[[ STORED DATA open ]]

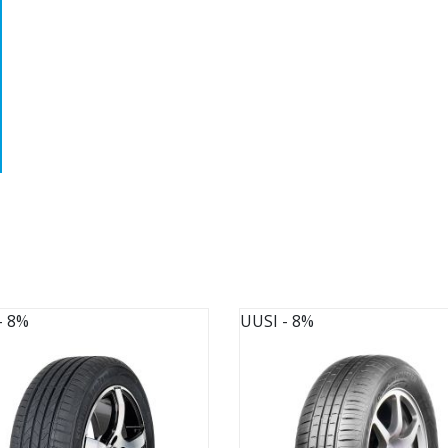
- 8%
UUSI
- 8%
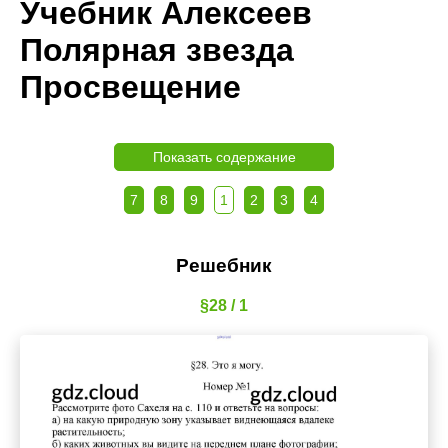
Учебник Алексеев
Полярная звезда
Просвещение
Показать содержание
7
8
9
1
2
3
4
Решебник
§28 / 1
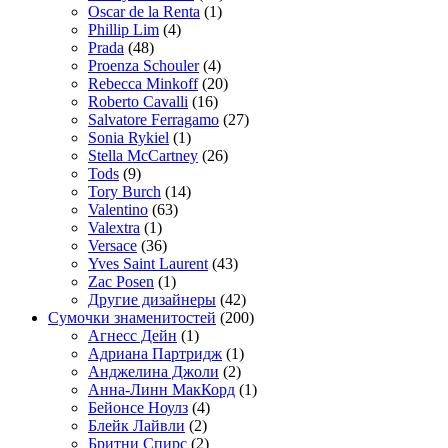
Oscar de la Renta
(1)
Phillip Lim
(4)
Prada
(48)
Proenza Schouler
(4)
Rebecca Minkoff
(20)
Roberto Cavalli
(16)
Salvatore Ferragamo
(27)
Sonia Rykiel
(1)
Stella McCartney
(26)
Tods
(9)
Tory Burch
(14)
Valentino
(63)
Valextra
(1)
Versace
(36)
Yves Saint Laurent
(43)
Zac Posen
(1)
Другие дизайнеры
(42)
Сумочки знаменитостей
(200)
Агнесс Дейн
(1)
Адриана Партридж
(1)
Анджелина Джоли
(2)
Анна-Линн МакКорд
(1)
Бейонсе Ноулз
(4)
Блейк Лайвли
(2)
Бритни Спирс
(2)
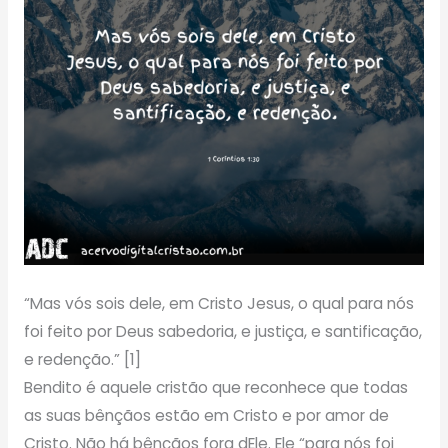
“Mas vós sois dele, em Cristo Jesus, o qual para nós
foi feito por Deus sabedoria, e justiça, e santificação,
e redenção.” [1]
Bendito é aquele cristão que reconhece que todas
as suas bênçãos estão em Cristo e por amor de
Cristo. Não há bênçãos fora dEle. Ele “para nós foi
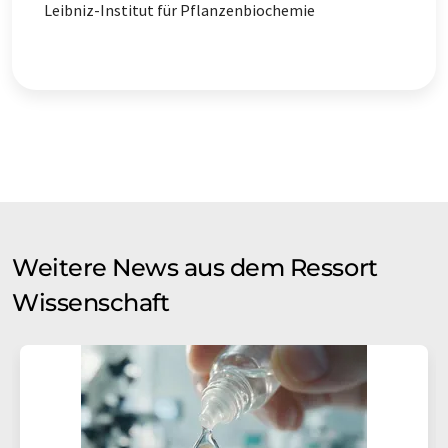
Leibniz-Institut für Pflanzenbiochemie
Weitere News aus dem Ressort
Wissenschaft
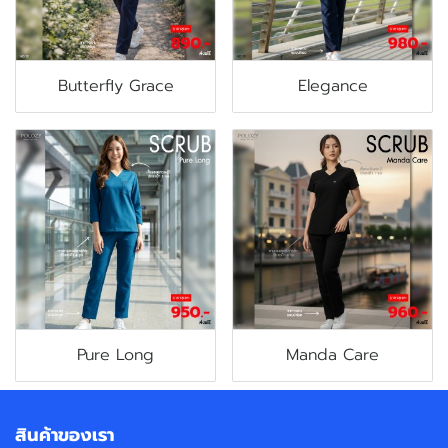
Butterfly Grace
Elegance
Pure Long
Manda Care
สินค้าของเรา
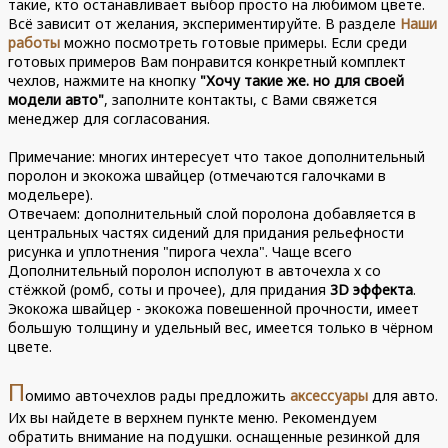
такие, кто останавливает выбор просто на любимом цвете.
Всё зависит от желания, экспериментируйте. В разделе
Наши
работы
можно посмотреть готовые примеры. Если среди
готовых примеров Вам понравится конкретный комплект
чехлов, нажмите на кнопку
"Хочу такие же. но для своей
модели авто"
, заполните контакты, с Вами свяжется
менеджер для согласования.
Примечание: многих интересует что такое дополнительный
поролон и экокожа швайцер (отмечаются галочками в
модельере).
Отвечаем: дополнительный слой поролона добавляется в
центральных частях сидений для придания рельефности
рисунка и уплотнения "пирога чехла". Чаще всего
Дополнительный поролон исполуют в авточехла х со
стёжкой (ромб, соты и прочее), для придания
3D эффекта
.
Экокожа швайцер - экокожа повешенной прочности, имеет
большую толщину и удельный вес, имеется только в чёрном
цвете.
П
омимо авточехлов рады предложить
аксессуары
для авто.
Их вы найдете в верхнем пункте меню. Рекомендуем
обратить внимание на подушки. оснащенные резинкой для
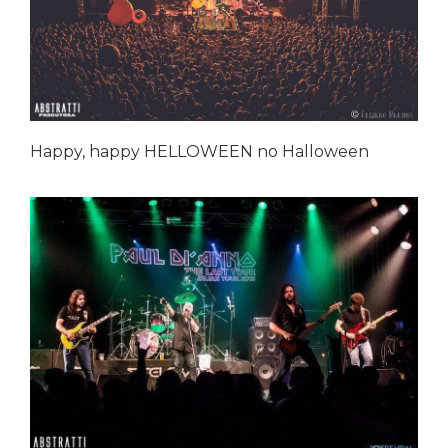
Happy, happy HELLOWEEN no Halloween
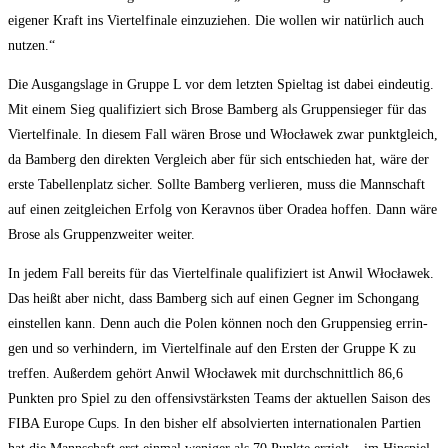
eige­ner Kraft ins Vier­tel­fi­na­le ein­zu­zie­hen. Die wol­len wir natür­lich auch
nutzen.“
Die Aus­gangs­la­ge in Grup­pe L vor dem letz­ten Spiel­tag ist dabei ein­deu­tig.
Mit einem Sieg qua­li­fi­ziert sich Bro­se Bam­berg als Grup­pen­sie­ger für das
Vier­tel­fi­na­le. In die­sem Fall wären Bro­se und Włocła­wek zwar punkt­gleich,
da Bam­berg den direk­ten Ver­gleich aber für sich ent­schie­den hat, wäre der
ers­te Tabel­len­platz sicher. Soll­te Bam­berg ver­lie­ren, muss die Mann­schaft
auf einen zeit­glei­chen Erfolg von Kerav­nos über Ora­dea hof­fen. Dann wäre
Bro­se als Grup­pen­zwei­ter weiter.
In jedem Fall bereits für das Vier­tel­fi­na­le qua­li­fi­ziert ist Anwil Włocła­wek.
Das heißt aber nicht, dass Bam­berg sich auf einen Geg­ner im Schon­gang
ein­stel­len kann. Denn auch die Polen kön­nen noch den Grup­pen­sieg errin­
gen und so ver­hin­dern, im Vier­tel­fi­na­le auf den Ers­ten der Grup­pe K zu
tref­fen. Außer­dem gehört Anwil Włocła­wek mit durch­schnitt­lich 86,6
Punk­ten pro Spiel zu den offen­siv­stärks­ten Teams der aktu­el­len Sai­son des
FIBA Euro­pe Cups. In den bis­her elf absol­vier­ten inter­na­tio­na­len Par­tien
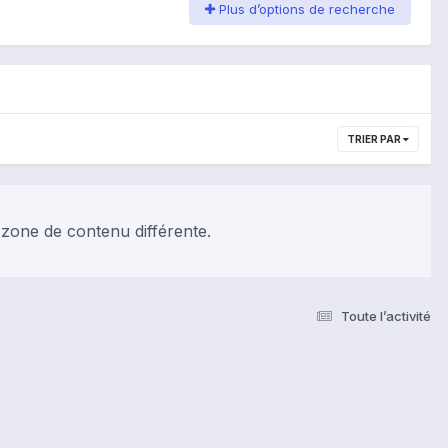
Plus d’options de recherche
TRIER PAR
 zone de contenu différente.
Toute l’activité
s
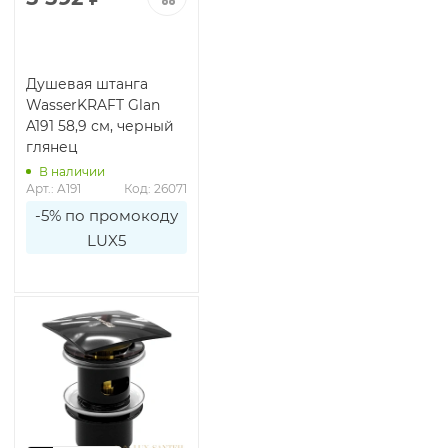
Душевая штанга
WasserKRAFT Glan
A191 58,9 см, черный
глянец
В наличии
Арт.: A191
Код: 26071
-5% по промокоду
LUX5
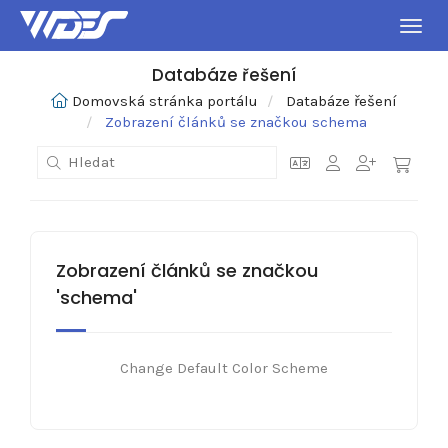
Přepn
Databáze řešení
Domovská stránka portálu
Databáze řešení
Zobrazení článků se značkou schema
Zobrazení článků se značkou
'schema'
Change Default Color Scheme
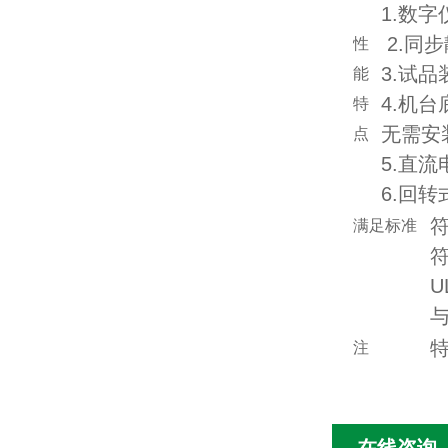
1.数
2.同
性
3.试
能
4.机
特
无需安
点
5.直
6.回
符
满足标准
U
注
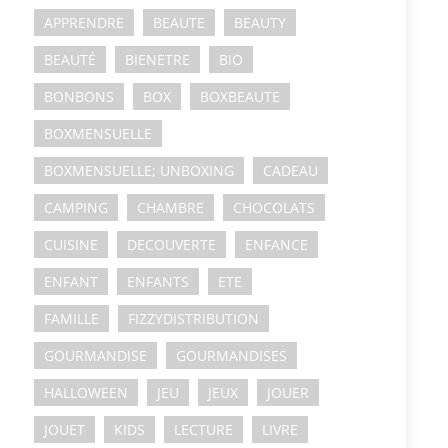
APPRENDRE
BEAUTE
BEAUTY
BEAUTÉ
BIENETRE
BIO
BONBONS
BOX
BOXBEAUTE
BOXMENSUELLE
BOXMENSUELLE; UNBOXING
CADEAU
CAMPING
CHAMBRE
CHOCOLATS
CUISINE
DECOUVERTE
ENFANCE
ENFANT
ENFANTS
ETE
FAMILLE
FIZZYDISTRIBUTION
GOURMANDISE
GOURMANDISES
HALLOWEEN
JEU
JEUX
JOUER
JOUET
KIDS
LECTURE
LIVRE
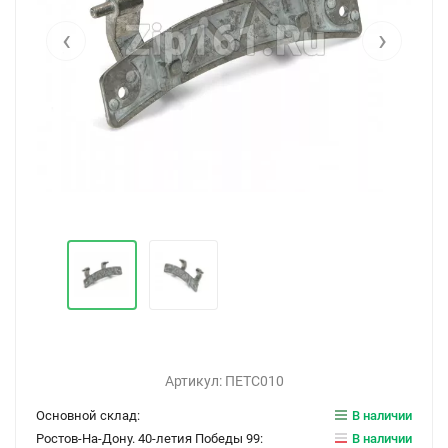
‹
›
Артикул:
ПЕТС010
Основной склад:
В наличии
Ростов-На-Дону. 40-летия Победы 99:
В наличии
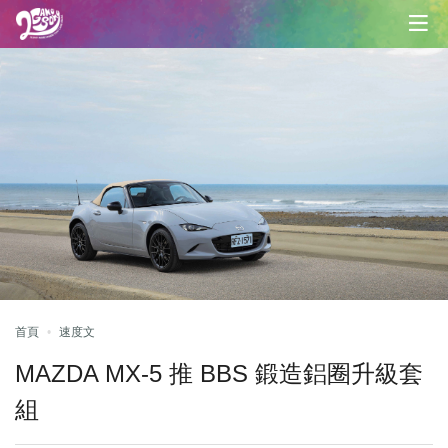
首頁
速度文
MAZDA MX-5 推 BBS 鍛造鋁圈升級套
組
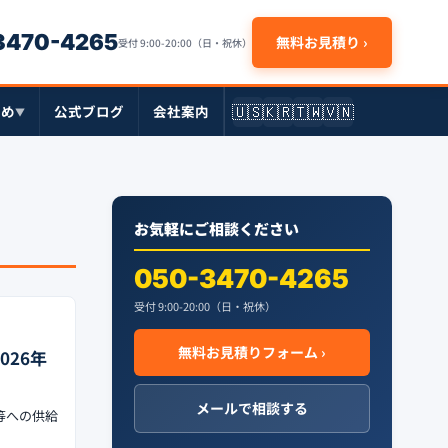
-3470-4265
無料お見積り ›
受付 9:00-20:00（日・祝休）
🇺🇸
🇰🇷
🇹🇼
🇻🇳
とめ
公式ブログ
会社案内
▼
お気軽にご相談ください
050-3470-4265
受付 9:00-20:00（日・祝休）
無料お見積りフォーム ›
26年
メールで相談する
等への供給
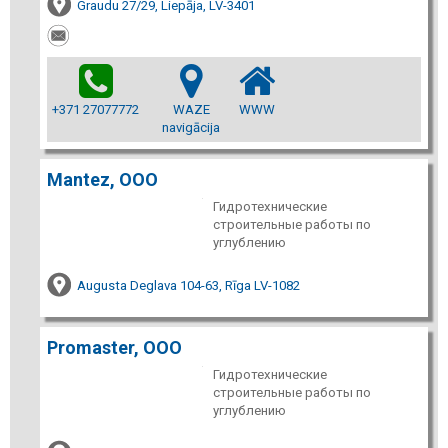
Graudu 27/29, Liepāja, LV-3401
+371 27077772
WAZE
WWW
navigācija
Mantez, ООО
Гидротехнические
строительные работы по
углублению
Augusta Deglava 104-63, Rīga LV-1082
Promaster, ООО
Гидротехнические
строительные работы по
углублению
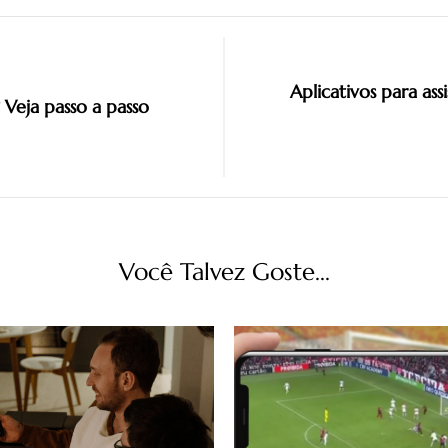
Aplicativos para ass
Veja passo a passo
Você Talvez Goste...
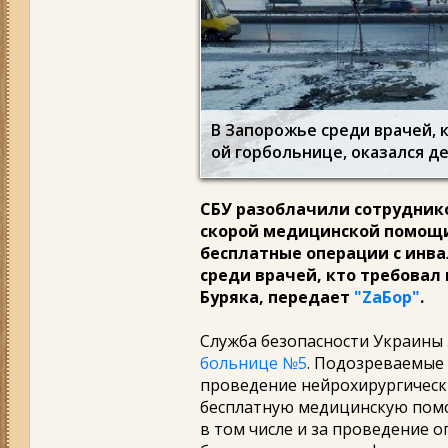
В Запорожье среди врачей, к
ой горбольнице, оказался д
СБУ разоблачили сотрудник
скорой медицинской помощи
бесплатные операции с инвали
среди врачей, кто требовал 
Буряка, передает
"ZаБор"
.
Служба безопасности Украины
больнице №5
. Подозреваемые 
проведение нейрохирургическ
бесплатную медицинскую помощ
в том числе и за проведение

[[ STORED DATA closed ]]

- _TRY IT_:
Rewrite the rows above with "Гидротехнические" swapped for "Гидравлические" wherever it occurs, keeping everything else unchanged. Leave the pictures out of your answer.

- _FINISHED EXERCISE_:
- 8%
UUSI
- 8%
Учебник Алексеев
Полярная звезда
Просвещение
Показать содержание
7
8
9
1
2
3
4
Решебник
§28 / 1
Oscar de la Renta
(1)
Phillip Lim
(4)
Prada
(48)
Proenza Schouler
(4)
Rebecca Minkoff
(20)
Roberto Cavalli
(16)
Salvatore Ferragamo
(27)
Sonia Rykiel
(1)
Stella McCartney
(26)
Tods
(9)
Tory Burch
(14)
Valentino
(63)
Valextra
(1)
Versace
(36)
Yves Saint Laurent
(43)
Zac Posen
(1)
Другие дизайнеры
(42)
Сумочки знаменитостей
(200)
Агнесс Дейн
(1)
Адриана Партридж
(1)
Анджелина Джоли
(2)
Анна-Линн МакКорд
(1)
Бейонсе Ноулз
(4)
Блейк Лайвли
(2)
Бритни Спирс
(2)
“Mas vós sois dele, em Cristo Jesus, o qual para nós
foi feito por Deus sabedoria, e justiça, e santificação,
e redenção.” [1]
Bendito é aquele cristão que reconhece que todas
as suas bênçãos estão em Cristo e por amor de
Cristo. Não há bênçãos fora dEle. Ele “para nós foi
Leibniz-Institut für Pflanzenbiochemie
Weitere News aus dem Ressort
Wissenschaft
Butterfly Grace
Elegance
Pure Long
Manda Care
สินค้าของเรา
такие, кто останавливает выбор просто на любимом цвете.
Всё зависит от желания, экспериментируйте. В разделе
Наши
работы
можно посмотреть готовые примеры. Если среди
готовых примеров Вам понравится конкретный комплект
чехлов, нажмите на кнопку
"Хочу такие же. но для своей
модели авто"
, заполните контакты, с Вами свяжется
менеджер для согласования.
Примечание: многих интересует что такое дополнительный
поролон и экокожа швайцер (отмечаются галочками в
модельере).
Отвечаем: дополнительный слой поролона добавляется в
центральных частях сидений для придания рельефности
рисунка и уплотнения "пирога чехла". Чаще всего
Дополнительный поролон исполуют в авточехла х со
стёжкой (ромб, соты и прочее), для придания
3D эффекта
.
Экокожа швайцер - экокожа повешенной прочности, имеет
большую толщину и удельный вес, имеется только в чёрном
цвете.
П
омимо авточехлов рады предложить
аксессуары
для авто.
Их вы найдете в верхнем пункте меню. Рекомендуем
обратить внимание на подушки. оснащенные резинкой для
Happy, happy HELLOWEEN no Halloween
eige­ner Kraft ins Vier­tel­fi­na­le ein­zu­zie­hen. Die wol­len wir natür­lich auch
nutzen.“
Die Aus­gangs­la­ge in Grup­pe L vor dem letz­ten Spiel­tag ist dabei ein­deu­tig.
Mit einem Sieg qua­li­fi­ziert sich Bro­se Bam­berg als Grup­pen­sie­ger für das
Vier­tel­fi­na­le. In die­sem Fall wären Bro­se und Włocła­wek zwar punkt­gleich,
da Bam­berg den direk­ten Ver­gleich aber für sich ent­schie­den hat, wäre der
ers­te Tabel­len­platz sicher. Soll­te Bam­berg ver­lie­ren, muss die Mann­schaft
auf einen zeit­glei­chen Erfolg von Kerav­nos über Ora­dea hof­fen. Dann wäre
Bro­se als Grup­pen­zwei­ter weiter.
In jedem Fall bereits für das Vier­tel­fi­na­le qua­li­fi­ziert ist Anwil Włocła­wek.
Das heißt aber nicht, dass Bam­berg sich auf einen Geg­ner im Schon­gang
ein­stel­len kann. Denn auch die Polen kön­nen noch den Grup­pen­sieg errin­
gen und so ver­hin­dern, im Vier­tel­fi­na­le auf den Ers­ten der Grup­pe K zu
tref­fen. Außer­dem gehört Anwil Włocła­wek mit durch­schnitt­lich 86,6
Punk­ten pro Spiel zu den offen­siv­stärks­ten Teams der aktu­el­len Sai­son des
FIBA Euro­pe Cups. In den bis­her elf absol­vier­ten inter­na­tio­na­len Par­tien
Plus d’options de recherche
TRIER PAR
 zone de contenu différente.
Toute l’activité
s
Душевая штанга
WasserKRAFT Glan
A191 58,9 см, черный
глянец
В наличии
Арт.: A191
Код: 26071
-5% по промокоду
LUX5
Přepn
Databáze řešení
Domovská stránka portálu
Databáze řešení
Zobrazení článků se značkou schema
Zobrazení článků se značkou
'schema'
Change Default Color Scheme
1.数
2.同
性
3.试
能
4.机
特
无需安
点
5.直
6.回
符
满足标准
U
注
APPRENDRE
BEAUTE
BEAUTY
BEAUTÉ
BIENETRE
BIO
BONBONS
BOX
BOXBEAUTE
BOXMENSUELLE
BOXMENSUELLE; UNBOXING
CADEAU
CAMPING
CHAMBRE
CHOCOLATS
CUISINE
DECOUVERTE
ENFANCE
ENFANT
ENFANTS
ETE
FAMILLE
FIZZYDISTRIBUTION
GOURMANDISE
GOURMANDISES
HALLOWEEN
JEU
JEUX
JOUER
JOUET
KIDS
LECTURE
LIVRE
‹
›
Артикул:
ПЕТС010
Основной склад:
В наличии
Ростов-На-Дону. 40-летия Победы 99:
В наличии
首頁
速度文
MAZDA MX-5 推 BBS 鍛造鋁圈升級套
組
-3470-4265
無料お見積り ›
受付 9:00-20:00（日・祝休）
🇺🇸
🇰🇷
🇹🇼
🇻🇳
とめ
公式ブログ
会社案内
▼
お気軽にご相談ください
050-3470-4265
受付 9:00-20:00（日・祝休）
無料お見積りフォーム ›
26年
メールで相談する
等への供給
Graudu 27/29, Liepāja, LV-3401
+371 27077772
WAZE
WWW
navigācija
Mantez, ООО
Гидравлические
строительные работы по
углублению
Augusta Deglava 104-63, Rīga LV-1082
Promaster, ООО
Гидравлические
строительные работы по
углублению
Aplicativos para ass
Veja passo a passo
Você Talvez Goste...
В Запорожье среди врачей, к
ой горбольнице, оказался д
СБУ разоблачили сотрудник
скорой медицинской помощи
бесплатные операции с инвали
среди врачей, кто требовал 
Буряка, передает
"ZаБор"
.
Служба безопасности Украины
больнице №5
. Подозреваемые 
проведение нейрохирургическ
бесплатную медицинскую помощ
в том числе и за проведение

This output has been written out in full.